Antes de entender o que falta para a Renault chegar no nível da Mercedes em termos de motor, é importante lembrar que as regras do jogo foram alteradas de forma significativa para 2016: as peças cujo desenvolvimento seria congelado voltaram a ser liberadas e serão 32 tokens disponíveis durante o ano para todas as fornecedoras. Isso dá uma chance até maior do que ano passado – quando certas áreas estavam restritas – para a recuperação dos franceses que, ao contrário da Ferrari, perderam sua primeira chance de arrumar a casa, em 2015.
Diferentemente do que ocorre com a Honda, a maior parte do déficit da Renault vem do motor de combustão. Fala-se em 700 cavalos na ICE da Mercedes que, somados aos 190-200 cavalos dos sistemas híbridos, resultaria em algo em torno de 890-900 cavalos. A Ferrari não estaria muito longe, produzindo 880-890cv. E a Renault estaria na região dos 830-840cv mesmo que seus sistemas híbridos sejam comparáveis aos dos alemães.

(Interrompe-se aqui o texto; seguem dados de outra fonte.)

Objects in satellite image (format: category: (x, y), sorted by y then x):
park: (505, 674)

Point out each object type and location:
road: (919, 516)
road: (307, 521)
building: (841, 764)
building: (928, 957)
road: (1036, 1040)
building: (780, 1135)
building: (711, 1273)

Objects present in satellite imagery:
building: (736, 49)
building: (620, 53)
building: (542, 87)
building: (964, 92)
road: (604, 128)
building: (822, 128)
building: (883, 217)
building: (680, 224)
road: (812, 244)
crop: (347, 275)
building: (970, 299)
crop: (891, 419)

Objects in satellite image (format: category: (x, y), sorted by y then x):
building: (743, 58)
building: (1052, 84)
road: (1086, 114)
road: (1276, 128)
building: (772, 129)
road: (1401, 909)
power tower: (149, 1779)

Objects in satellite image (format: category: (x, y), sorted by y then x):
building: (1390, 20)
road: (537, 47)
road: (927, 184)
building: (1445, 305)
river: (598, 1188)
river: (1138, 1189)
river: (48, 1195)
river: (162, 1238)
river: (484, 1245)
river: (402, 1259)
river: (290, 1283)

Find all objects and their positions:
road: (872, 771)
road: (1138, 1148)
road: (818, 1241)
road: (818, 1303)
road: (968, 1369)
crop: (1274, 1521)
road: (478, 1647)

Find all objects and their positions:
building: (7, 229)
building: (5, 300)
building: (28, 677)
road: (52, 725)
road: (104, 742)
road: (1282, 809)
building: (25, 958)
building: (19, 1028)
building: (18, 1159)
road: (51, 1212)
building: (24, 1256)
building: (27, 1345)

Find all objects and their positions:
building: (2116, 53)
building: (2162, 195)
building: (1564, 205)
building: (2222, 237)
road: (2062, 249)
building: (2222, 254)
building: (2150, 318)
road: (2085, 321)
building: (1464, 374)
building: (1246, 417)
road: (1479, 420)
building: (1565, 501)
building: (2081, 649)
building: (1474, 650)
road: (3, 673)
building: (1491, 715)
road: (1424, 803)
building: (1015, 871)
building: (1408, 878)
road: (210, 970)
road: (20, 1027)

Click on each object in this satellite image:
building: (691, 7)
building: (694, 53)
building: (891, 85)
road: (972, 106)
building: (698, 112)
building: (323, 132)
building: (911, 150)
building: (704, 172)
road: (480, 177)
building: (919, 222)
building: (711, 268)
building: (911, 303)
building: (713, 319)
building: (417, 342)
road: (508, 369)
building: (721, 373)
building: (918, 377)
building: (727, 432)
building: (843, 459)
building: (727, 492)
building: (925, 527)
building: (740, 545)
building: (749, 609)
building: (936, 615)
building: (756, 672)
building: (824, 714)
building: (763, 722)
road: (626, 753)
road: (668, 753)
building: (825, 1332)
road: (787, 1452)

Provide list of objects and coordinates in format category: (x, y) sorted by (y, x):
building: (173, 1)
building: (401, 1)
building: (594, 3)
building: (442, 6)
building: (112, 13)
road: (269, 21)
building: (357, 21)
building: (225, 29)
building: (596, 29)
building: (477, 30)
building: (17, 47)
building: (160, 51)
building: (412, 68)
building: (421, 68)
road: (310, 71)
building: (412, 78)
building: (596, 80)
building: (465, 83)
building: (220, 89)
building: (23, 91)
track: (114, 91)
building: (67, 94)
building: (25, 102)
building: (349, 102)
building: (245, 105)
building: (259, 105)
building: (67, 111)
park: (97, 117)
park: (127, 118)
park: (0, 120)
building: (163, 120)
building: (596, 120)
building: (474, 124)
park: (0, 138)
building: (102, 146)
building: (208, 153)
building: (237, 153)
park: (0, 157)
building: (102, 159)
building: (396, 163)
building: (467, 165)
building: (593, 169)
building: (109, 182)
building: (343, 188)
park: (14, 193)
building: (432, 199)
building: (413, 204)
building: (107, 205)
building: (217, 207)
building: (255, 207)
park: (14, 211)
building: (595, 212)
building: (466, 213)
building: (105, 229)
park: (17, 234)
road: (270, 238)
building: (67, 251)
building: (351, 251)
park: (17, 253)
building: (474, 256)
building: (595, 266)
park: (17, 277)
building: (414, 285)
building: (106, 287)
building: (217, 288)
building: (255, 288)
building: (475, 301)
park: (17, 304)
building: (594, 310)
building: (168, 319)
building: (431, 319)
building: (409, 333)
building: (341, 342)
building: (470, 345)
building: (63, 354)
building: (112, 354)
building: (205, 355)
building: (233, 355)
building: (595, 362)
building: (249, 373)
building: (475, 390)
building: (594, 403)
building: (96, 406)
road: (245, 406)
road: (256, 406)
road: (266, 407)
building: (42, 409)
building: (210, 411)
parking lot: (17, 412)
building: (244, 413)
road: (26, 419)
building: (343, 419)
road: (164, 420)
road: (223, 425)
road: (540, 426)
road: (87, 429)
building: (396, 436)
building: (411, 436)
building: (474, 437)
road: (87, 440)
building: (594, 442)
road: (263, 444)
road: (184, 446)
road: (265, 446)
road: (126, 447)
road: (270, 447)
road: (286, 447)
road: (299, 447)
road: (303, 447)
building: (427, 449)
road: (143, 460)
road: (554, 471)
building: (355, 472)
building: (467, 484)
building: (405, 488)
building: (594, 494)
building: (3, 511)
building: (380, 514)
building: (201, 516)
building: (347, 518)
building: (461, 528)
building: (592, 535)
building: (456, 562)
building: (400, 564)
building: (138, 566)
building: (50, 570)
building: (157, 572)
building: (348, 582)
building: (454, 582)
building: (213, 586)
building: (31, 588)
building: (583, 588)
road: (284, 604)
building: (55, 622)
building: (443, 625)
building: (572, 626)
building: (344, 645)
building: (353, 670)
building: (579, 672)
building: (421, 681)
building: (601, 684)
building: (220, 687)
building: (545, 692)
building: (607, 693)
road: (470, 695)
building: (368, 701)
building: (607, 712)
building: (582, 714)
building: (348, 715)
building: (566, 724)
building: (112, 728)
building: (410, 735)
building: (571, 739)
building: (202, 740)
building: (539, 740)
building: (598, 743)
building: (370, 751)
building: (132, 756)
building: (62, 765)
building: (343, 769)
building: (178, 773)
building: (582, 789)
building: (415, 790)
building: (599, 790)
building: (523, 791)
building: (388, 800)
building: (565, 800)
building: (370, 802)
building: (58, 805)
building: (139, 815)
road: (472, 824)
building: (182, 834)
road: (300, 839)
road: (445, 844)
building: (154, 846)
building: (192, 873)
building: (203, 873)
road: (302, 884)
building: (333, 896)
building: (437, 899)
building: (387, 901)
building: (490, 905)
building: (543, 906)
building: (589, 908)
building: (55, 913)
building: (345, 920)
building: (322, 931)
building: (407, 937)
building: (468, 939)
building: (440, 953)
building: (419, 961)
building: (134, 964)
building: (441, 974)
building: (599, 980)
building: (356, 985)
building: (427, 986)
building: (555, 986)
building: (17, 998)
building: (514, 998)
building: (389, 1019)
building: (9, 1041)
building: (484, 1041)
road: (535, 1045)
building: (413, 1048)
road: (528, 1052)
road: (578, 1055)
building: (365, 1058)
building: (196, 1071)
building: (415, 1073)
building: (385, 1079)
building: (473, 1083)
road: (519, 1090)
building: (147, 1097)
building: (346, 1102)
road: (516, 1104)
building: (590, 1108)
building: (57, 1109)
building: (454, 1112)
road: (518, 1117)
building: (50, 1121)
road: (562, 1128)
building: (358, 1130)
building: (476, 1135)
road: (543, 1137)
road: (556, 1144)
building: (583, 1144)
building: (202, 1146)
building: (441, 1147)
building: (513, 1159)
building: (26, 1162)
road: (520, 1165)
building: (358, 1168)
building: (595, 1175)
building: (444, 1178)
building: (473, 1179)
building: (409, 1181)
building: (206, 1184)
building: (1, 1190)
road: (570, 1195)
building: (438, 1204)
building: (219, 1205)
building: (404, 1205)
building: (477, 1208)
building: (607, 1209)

Um dos pontos fracos do motor seria a combinação entre o desenho da câmara de combustão e o combustível. Isso é importante para que o motor seja menos sensível a um fenômeno chamado detonação – quando a ignicão perde a sincronia com a mistura de combustível na câmara. Quanto menos sensível à detonação, mais agressivas podem ser as configurações em termos de consumo de combustível e a relação consumo x potência melhora.
Isso afeta também o trabalho dos pistões, que são, juntamente da ineficiência do sistema de arrefecimento, dois pontos reconhecidos pela Renault como problemáticos. Essa combinação parece afetar a dirigibilidade do carro entre 8000 e 9000rpm, unida ao excesso de ressonância no escapamento, tornando a resposta do torque menos linear e forçando os pilotos a adotarem uma pilotagem mais conservadora.
Justamente para repensar o conceito de combustão da unidade de potência, Mario Illien foi recrutado ano passado. O engenheiro acredita que os primeiros sinais de melhora já poderão ser vistos na Austrália, mas não crê que a Renault possa chegar na Mercedes ou Ferrari neste ano, o que dá a medida do tamanho do prejuízo.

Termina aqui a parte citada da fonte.